### EXERCISE 1:
Pull from the listing every line from the one containing "locality: Campo Quijano" through the one containing "name author: Lindl.", both ends included, and reproduce them unchanged.

### SOURCE DOCUMENT:
Pablo Picasso (1881-1973)
PROPERTY FROM AN IMPORTANT COLLECTION
Pablo Picasso (1881-1973)

L’Atelier

Details
Pablo Picasso (1881-1973)
L’Atelier
signed ‘Picasso’ (upper left); dated '24.10.55' (on the reverse)
oil on canvas
74 ¾ x 31 3/8 in. (189.8 x 79.7 cm.)
Painted in Cannes, 24 October 1955
Provenance
Galerie Louise Leiris, Paris.
Saidenberg Gallery, New York (1957 and until at least 1967).
Jeffrey H. Loria & Co., Inc., New York.
James Goodman Gallery, New York.
Galerie Beyeler, Basel (acquired from the above, 7 November 1980).
Art Wave, Tokyo (acquired from the above, 19 December 1987).
Acquired from the above by the present owner, 1988.
Literature
C. Zervos, Pablo Picasso, Paris, 1965, vol. 16, no. 488 (illustrated, pl. 166).
Exhibited
Paris, Galerie Louise Leiris, Picasso: Peintures 1955-1956, February 1957, no. 3 (illustrated).
New York, Saidenberg Gallery, Pablo Picasso Paintings, 1954-55-56, September-October 1957, no. 3 (illustrated).
New York, The Museum of Modern Art and The Art Institute of Chicago, Picasso: 75th Anniversary Exhibition, May-December 1957, p. 110 (illustrated).
Philadelphia Museum of Art, Picasso: A Loan Exhibition of his Paintings, Drawings, Sculpture, Ceramics, Prints and Illustrated Books, January-February 1958, p. 24, no. 256 (illustrated).
Tokyo, National Museum of Art; Kyoto, National Museum of Modern Art and Nagoya, Prefectural Museum of Art, Pablo Picasso, May-August 1964, p. 137, no. 61 (illustrated in color, p. 77).
Washington, D.C., The Washington Gallery of Modern Art, Picasso since 1945, June-September 1966, p. 61 (illustrated in color, pl. 37).

Saved entries:
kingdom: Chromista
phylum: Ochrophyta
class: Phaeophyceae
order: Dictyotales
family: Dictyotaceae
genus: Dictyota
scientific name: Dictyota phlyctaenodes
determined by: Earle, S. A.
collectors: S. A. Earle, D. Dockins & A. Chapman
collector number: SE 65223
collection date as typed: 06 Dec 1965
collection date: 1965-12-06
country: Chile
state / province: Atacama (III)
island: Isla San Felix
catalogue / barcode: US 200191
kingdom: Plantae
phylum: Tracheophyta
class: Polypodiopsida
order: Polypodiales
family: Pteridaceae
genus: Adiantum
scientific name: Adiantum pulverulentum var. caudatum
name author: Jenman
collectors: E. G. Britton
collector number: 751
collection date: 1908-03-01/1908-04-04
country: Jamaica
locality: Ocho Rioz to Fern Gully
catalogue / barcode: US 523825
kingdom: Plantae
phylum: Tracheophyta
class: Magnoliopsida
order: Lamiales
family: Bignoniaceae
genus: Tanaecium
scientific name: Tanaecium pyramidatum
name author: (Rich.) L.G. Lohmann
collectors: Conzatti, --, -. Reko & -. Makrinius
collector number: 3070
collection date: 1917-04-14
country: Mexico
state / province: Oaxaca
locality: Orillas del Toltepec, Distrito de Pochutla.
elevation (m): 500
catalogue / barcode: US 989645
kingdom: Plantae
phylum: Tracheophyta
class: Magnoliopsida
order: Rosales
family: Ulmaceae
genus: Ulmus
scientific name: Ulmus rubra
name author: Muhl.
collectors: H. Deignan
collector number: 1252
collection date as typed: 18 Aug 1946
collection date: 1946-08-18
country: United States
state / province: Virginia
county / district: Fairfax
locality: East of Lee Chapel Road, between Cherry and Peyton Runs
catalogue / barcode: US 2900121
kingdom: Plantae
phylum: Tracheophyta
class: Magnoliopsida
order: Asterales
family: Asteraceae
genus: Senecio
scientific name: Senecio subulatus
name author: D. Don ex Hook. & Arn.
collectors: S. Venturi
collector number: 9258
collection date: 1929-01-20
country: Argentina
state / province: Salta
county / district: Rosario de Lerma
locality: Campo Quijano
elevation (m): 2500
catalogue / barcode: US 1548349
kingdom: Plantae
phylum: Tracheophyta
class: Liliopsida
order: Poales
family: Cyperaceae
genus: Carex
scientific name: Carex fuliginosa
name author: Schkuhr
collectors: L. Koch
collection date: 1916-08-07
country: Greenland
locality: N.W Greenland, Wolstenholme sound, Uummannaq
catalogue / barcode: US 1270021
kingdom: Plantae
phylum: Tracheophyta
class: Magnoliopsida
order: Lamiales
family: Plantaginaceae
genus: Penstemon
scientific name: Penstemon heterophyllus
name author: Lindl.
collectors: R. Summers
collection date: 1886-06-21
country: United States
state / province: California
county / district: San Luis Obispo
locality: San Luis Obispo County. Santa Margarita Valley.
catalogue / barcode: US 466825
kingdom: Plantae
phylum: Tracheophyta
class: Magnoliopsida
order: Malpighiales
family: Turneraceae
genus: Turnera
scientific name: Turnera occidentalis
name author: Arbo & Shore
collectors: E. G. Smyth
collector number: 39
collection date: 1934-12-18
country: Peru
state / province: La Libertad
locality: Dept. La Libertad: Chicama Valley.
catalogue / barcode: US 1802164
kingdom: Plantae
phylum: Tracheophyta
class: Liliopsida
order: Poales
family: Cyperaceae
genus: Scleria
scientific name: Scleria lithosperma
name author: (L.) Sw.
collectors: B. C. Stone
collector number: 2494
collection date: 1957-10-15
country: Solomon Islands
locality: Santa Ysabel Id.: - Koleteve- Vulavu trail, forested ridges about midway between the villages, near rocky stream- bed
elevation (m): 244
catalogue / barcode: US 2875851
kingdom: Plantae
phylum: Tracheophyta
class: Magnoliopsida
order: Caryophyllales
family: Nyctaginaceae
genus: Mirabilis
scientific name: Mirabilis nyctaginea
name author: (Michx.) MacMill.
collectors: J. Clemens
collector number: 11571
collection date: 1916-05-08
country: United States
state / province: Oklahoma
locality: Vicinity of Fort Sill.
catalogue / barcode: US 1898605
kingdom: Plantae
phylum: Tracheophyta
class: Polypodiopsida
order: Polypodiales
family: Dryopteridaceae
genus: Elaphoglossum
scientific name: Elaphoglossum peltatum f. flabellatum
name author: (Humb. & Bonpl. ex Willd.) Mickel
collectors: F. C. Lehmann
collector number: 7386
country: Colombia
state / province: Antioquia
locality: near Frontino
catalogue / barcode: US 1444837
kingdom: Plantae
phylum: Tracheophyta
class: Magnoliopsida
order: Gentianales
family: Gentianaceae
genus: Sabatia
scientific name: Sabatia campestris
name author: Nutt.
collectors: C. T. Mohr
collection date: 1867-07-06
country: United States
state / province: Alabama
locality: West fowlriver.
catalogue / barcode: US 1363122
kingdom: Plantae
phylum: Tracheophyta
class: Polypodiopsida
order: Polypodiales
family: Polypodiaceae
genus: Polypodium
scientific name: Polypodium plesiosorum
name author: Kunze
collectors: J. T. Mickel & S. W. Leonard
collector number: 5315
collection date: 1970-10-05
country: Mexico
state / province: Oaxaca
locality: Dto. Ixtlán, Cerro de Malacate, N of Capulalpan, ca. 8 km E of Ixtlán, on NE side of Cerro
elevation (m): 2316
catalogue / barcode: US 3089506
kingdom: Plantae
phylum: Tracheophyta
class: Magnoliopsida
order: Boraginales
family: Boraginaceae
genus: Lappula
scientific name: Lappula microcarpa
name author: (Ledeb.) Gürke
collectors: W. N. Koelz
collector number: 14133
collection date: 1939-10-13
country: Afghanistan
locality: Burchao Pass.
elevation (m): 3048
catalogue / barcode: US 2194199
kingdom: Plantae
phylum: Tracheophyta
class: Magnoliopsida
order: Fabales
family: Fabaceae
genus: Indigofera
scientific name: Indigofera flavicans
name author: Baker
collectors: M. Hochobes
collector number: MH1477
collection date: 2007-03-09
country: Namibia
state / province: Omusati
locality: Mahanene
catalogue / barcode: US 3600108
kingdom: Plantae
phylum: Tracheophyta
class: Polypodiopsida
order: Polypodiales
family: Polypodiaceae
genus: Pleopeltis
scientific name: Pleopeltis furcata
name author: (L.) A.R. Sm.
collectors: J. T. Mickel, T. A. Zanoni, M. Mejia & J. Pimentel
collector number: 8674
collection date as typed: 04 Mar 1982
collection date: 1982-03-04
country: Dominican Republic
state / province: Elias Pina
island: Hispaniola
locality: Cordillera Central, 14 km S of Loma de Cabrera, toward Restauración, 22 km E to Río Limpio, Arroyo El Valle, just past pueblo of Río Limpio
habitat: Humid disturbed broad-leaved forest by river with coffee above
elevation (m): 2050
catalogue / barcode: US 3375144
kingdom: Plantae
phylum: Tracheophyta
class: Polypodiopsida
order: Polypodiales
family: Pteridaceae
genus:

### EXERCISE 2:
According to the catalog entry for L'Atelier, in what city and on what date was the painting made?

### EXPECTED OUTPUT 1:
locality: Campo Quijano
elevation (m): 2500
catalogue / barcode: US 1548349
kingdom: Plantae
phylum: Tracheophyta
class: Liliopsida
order: Poales
family: Cyperaceae
genus: Carex
scientific name: Carex fuliginosa
name author: Schkuhr
collectors: L. Koch
collection date: 1916-08-07
country: Greenland
locality: N.W Greenland, Wolstenholme sound, Uummannaq
catalogue / barcode: US 1270021
kingdom: Plantae
phylum: Tracheophyta
class: Magnoliopsida
order: Lamiales
family: Plantaginaceae
genus: Penstemon
scientific name: Penstemon heterophyllus
name author: Lindl.

### EXPECTED OUTPUT 2:
Cannes, on 24 October 1955.